À partir de ces grandes conclusions, les auteurs mettent en évidence certaines implications pédagogiques sur :

– les compétences transversales : il faut intégrer les TIC en tant que compétence transversale. « Si un cours d’informatique favorise l’appropriation des outils de base, le réinvestissement soutenu et structuré des connaissances en TIC dans les diverses matières et tout au long du secondaire permet un développement encore plus grand d’une compétence donnée. » (p. 175)

– le développement des compétences en TIC, qui devrait être réalisé en fonction des tâches pédagogiques à accomplir, bref par la pratique précise et progressive.

– l’accès aux TIC : « L’utilisation répandue et soutenue des TIC dans une école donnée repose sur un accès facile aux outils. Dans ce dessein, les classes devraient être munies d’ordinateurs avec un accès à Internet. Chaque élève et chaque enseignant devraient idéalement être munis d’un ordinateur portable et avoir accès à un canon de projection et à des imprimantes. » (p. 176) et au moins d’un local avec ordinateurs pour des recherches ponctuelles. Les auteures soulignent aussi qu’à l’heure du sans fil des téléphones portables, des smartboards, etc., « une réflexion s’impose sur la reconfiguration des locaux à l’école, sur le déploiement d’un environnement virtuel et sur le juste recours aux informations en réseau partagées collectivement. » (p. 176).

– l’aide ponctuelle à l’utilisation des TIC : il faut former les enseignants et les soutenir techniquement (une personne-ressource, technicien ou enseignant habitué aux TIC).
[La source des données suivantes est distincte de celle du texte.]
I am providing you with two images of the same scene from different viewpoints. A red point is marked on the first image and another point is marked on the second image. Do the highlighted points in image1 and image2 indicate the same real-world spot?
– la question de transparence pédagogique. Ici les auteures évoquent le partage de connaissances entre les différents participants : mutualisation, création de sites Web (mise enligne de travaux d’élèves et de ressources pour ces derniers) ou utilisation de plateformes et de forums, permettant une meilleure continuité école-maison, une meilleure relation avec les parents.

– la différenciation des tâches : les auteures rappellent que, dans un contexte d’intégration des TIC, on peut réaliser des projets utilisant ou pas les TIC, selon la préférence des élèves, leurs différences, leurs compétences, leurs besoins.
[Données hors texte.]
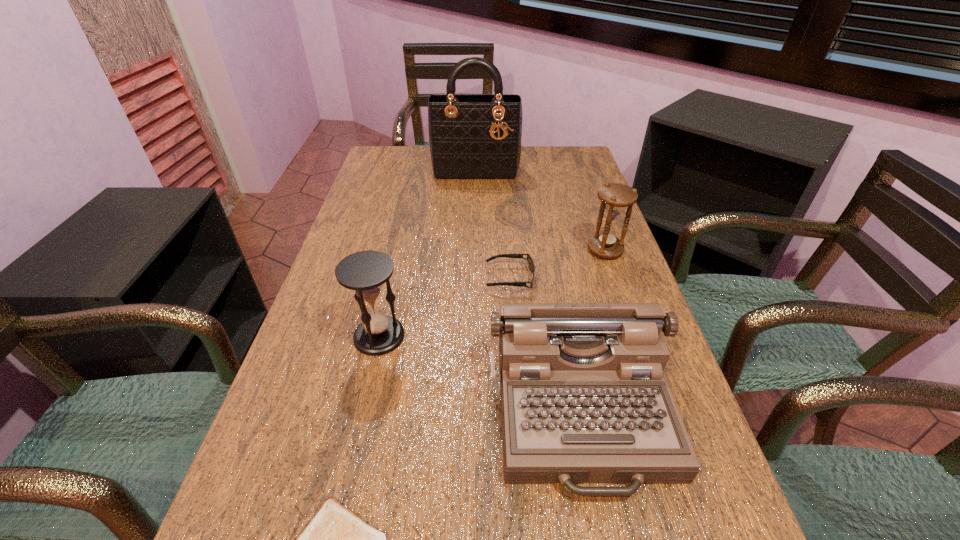
Point out which object is positioned as the fifth nearest to the shortest object. Please provide its 2D coordinates. Your answer should be formatted as a tuple, i.e. [(x, y)], where the tuple contains the x and y coordinates of a point satisfying the conditions above.

[(474, 137)]

Where is `free space that satisfies the following two spatial constraints: 1. at the front of the tallest object with visible charms; 2. on the right side of the fifth nearest object`? The image size is (960, 540). free space that satisfies the following two spatial constraints: 1. at the front of the tallest object with visible charms; 2. on the right side of the fifth nearest object is located at coordinates (474, 250).

I want to click on vacant point that satisfies the following two spatial constraints: 1. at the front of the farther hourglass with visible charms; 2. on the right side of the tallest object, so click(x=474, y=250).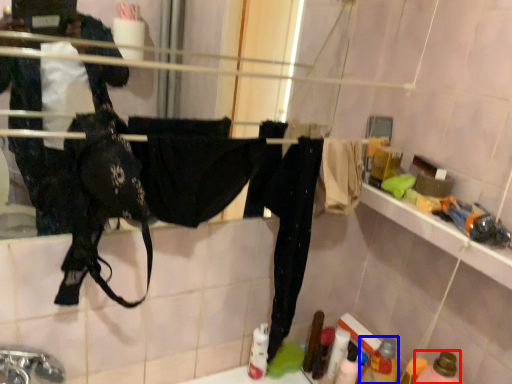
Question: Which object appears closest to the camera in this image, bottle (highlighted by a red box) or bottle (highlighted by a blue box)?

Choices:
 (A) bottle
 (B) bottle

Answer: (A)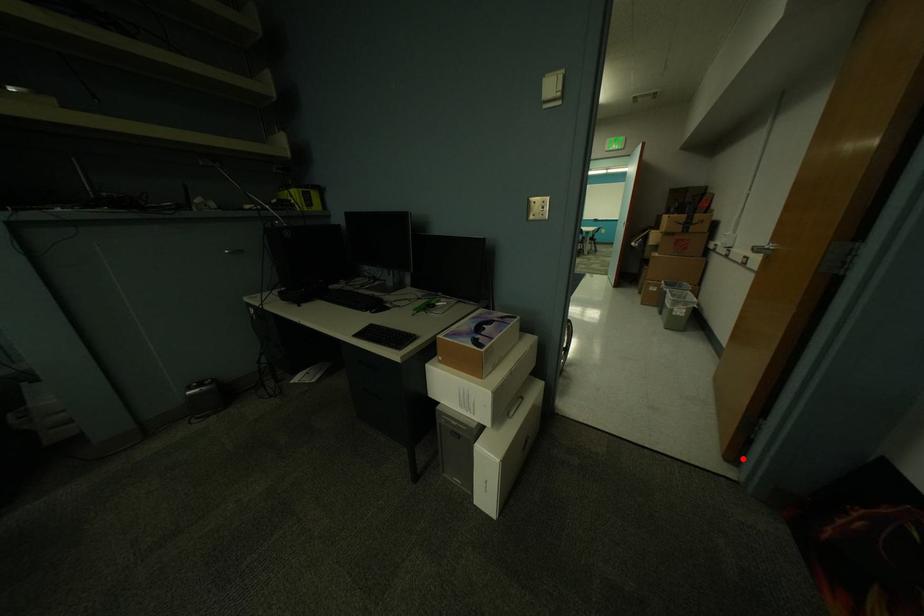
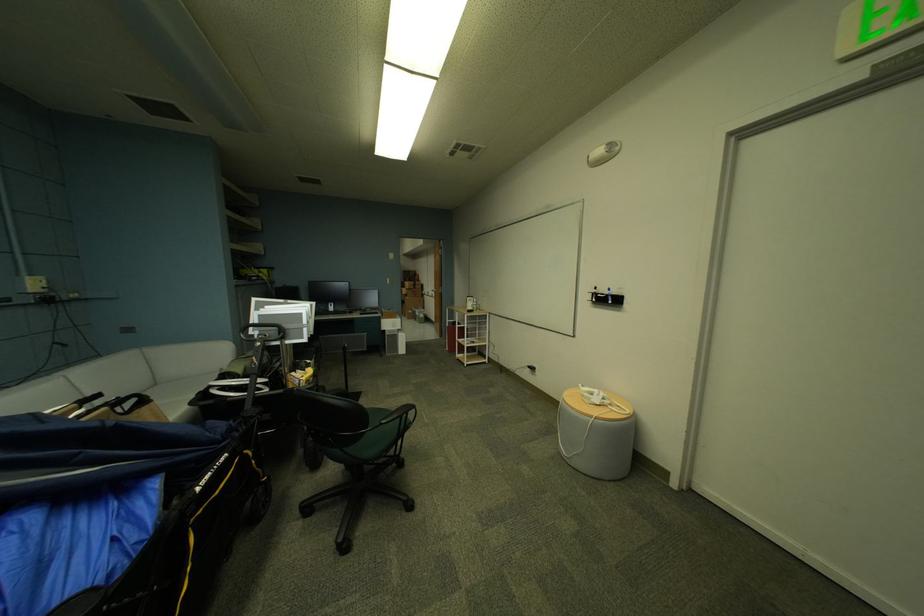
Question: I am providing you with two images of the same scene from different viewpoints. A red point is shown in image1. For the corresponding object point in image2, is it positioned nearer or farther from the camera?

Choices:
 (A) Nearer
 (B) Farther

Answer: (B)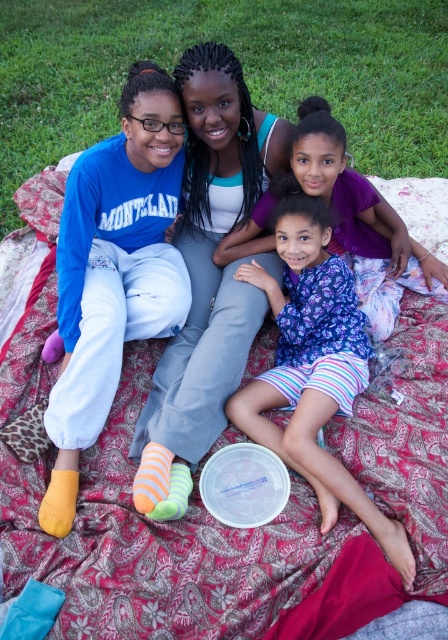
Question: Can you confirm if matte white tank top at center is positioned to the left of purple floral dress at center?

Choices:
 (A) yes
 (B) no

Answer: (A)

Question: Among these objects, which one is farthest from the camera?

Choices:
 (A) matte blue sweatshirt at left
 (B) purple floral dress at center

Answer: (B)

Question: Which object is farther from the camera taking this photo?

Choices:
 (A) matte white tank top at center
 (B) floral fabric dress at center

Answer: (A)

Question: Which of these objects is positioned farthest from the floral fabric dress at center?

Choices:
 (A) matte white tank top at center
 (B) purple floral dress at center

Answer: (B)

Question: Considering the relative positions of floral fabric dress at center and purple floral dress at center in the image provided, where is floral fabric dress at center located with respect to purple floral dress at center?

Choices:
 (A) above
 (B) below

Answer: (B)

Question: Can you confirm if green grass at upper center is bigger than floral fabric dress at center?

Choices:
 (A) yes
 (B) no

Answer: (A)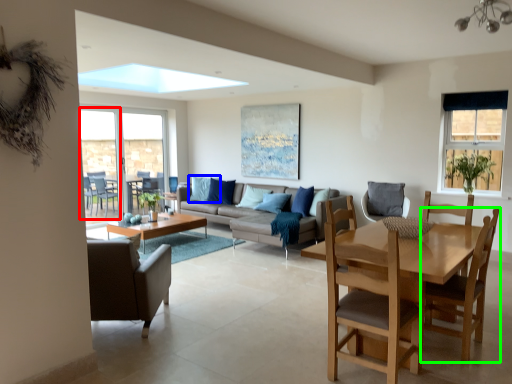
Question: Which is nearer to the screen door (highlighted by a red box)? pillow (highlighted by a blue box) or chair (highlighted by a green box).

Choices:
 (A) pillow
 (B) chair

Answer: (A)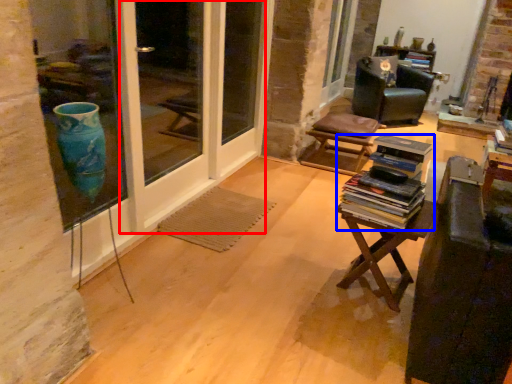
Question: Which object is further to the camera taking this photo, screen door (highlighted by a red box) or book (highlighted by a blue box)?

Choices:
 (A) screen door
 (B) book

Answer: (A)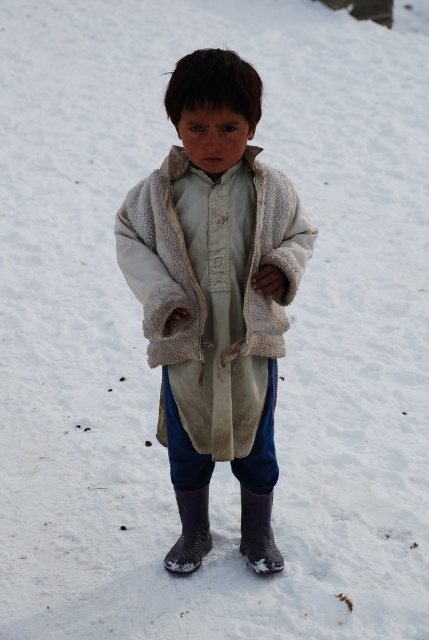
Is fuzzy beige coat at center positioned before rubber/matte boot at lower center?

Yes, fuzzy beige coat at center is in front of rubber/matte boot at lower center.

Which is in front, point (171, 193) or point (250, 529)?

Point (171, 193) is in front.

The image size is (429, 640). I want to click on fuzzy beige coat at center, so click(x=214, y=273).

Is rubber/mesh boot at lower center wider than rubber/matte boot at lower center?

Yes, rubber/mesh boot at lower center is wider than rubber/matte boot at lower center.

Which is in front, point (198, 556) or point (263, 550)?

Point (263, 550) is more forward.

Identify the location of rubber/mesh boot at lower center. (190, 531).

Can you confirm if fuzzy beige coat at center is positioned to the right of rubber/mesh boot at lower center?

Correct, you'll find fuzzy beige coat at center to the right of rubber/mesh boot at lower center.

Consider the image. Does fuzzy beige coat at center have a lesser width compared to rubber/mesh boot at lower center?

No, fuzzy beige coat at center is not thinner than rubber/mesh boot at lower center.

Does point (250, 316) come behind point (181, 493)?

No, (250, 316) is closer to viewer.

At what (x,y) coordinates should I click in order to perform the action: click on fuzzy beige coat at center. Please return your answer as a coordinate pair (x, y). Image resolution: width=429 pixels, height=640 pixels. Looking at the image, I should click on (214, 273).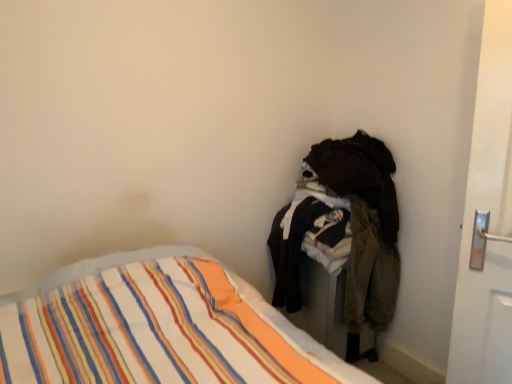
Question: Based on their sizes in the image, would you say dark fabric laundry at right is bigger or smaller than striped fabric bed at lower left?

Choices:
 (A) big
 (B) small

Answer: (B)

Question: Considering the positions of dark fabric laundry at right and striped fabric bed at lower left in the image, is dark fabric laundry at right wider or thinner than striped fabric bed at lower left?

Choices:
 (A) thin
 (B) wide

Answer: (A)

Question: From a real-world perspective, is dark fabric laundry at right positioned above or below striped fabric bed at lower left?

Choices:
 (A) below
 (B) above

Answer: (B)

Question: Does point (202, 253) appear closer or farther from the camera than point (365, 226)?

Choices:
 (A) closer
 (B) farther

Answer: (A)

Question: Is striped fabric bed at lower left spatially inside dark fabric laundry at right, or outside of it?

Choices:
 (A) inside
 (B) outside

Answer: (B)

Question: Based on their positions, is striped fabric bed at lower left located to the left or right of dark fabric laundry at right?

Choices:
 (A) left
 (B) right

Answer: (A)

Question: Considering their positions, is striped fabric bed at lower left located in front of or behind dark fabric laundry at right?

Choices:
 (A) front
 (B) behind

Answer: (A)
– la pédagogie de la multilitératie : il faut prendre en compte et développer, dans l’enseignement, la production de textes « multimodaux », c’est-à-dire produits dans un environnement multimédia (intégrant des images, des graphiques, des hyperliens, ou création de livres électroniques par exemple…) et pas seulement écrits sur papier.
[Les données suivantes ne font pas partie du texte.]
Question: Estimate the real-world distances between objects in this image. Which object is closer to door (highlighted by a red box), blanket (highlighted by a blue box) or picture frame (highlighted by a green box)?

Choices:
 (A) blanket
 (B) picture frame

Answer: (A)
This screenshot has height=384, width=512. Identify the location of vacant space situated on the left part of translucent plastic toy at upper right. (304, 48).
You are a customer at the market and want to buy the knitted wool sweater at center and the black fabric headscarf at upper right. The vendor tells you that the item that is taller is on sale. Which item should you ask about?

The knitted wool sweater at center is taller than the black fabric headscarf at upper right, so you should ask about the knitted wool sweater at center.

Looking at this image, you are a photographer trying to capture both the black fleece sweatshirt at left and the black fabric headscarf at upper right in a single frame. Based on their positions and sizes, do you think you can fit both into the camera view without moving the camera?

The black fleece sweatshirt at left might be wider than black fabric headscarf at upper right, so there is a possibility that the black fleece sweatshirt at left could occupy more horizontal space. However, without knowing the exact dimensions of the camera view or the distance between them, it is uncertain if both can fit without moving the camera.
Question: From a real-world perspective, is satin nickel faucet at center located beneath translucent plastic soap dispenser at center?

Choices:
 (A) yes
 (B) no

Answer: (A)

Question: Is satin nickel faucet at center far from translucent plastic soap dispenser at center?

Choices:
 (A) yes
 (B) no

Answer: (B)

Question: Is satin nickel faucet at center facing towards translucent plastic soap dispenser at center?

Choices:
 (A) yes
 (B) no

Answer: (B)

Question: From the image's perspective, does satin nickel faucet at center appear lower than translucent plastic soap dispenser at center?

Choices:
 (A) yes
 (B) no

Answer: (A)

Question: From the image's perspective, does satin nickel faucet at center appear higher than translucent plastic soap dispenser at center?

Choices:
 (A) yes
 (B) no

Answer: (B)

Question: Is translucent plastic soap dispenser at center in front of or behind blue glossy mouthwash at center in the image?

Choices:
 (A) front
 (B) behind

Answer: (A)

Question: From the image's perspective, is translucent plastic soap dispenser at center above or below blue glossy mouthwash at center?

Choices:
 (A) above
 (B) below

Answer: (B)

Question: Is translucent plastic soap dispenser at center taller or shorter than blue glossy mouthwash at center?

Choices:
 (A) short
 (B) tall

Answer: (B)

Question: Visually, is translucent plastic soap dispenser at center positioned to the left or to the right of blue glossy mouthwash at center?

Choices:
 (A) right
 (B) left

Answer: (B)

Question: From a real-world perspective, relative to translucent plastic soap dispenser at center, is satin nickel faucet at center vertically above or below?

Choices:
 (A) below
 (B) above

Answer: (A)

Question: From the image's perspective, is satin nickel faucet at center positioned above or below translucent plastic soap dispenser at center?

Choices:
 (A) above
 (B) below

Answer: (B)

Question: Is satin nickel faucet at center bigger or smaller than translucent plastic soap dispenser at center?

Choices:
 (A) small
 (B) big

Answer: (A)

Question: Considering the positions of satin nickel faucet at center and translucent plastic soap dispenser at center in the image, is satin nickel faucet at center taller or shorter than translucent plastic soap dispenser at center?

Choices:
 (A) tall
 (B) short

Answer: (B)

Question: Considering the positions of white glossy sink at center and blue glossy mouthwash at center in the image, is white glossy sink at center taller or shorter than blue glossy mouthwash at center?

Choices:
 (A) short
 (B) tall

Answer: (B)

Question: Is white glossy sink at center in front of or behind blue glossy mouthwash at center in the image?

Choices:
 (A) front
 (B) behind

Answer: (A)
– l’enseignement du processus d’écriture : il faut utiliser les TIC à toutes les étapes du processus d’écriture (remue-méninges, brouillons, versions différentes, partage) et pas seulement pour la mise en forme de la version finale.

– le cours d’anglais, langue seconde / cours de français, langue maternelle : on peut, grâce aux TIC, utiliser de nombreuses ressources nouvelles (audio, vidéo, forums, blogs, messageries instantanées, clavardages, jumelages, tandem avec un locuteur natif) et utiliser l’ordinateur dans le processus d’écriture et la variété de lectures.

Cet ouvrage, dans lequel les auteures appellent à l’élargissement des études (d’autres ont été menées depuis le début des années 2000), apporte un certain nombre de réponses partielles aux questions nombreuses que pose l’intégration des TIC à l’école. On appréciera la rigueur de l’enquête et des analyses, la volonté d’éviter de s’en tenir à des présupposés ou à des représentations, mais au contraire de confirmer ou infirmer certaines hypothèses de départ. Si les auteures mettent en avant l’apport de l’utilisation des outils TIC combinée à une approche pédagogique par projet, elles n’en excluent pas pour autant d’autres démarches. Plutôt qu’une pédagogie des TIC, elles se prononcent pour une pédagogie de projet par les TIC, réintégrées comme compétence transversale dans les différentes matières, d’autant que les apports qu’elles ont pu mesurer ne sont pas toujours exactement les mêmes. Elles soulignent aussi l’importance des questions matérielles et du contexte d’intégration des TIC, qui suppose des actions en dehors de la classe sur ce contexte. Enfin elles soulignent l’importance du partage et de la mutualisation. On y sera sans nul doute particulièrement sensible en tant que Clionaute, et l’on espère des études de cet intérêt en Histoire-Géographie.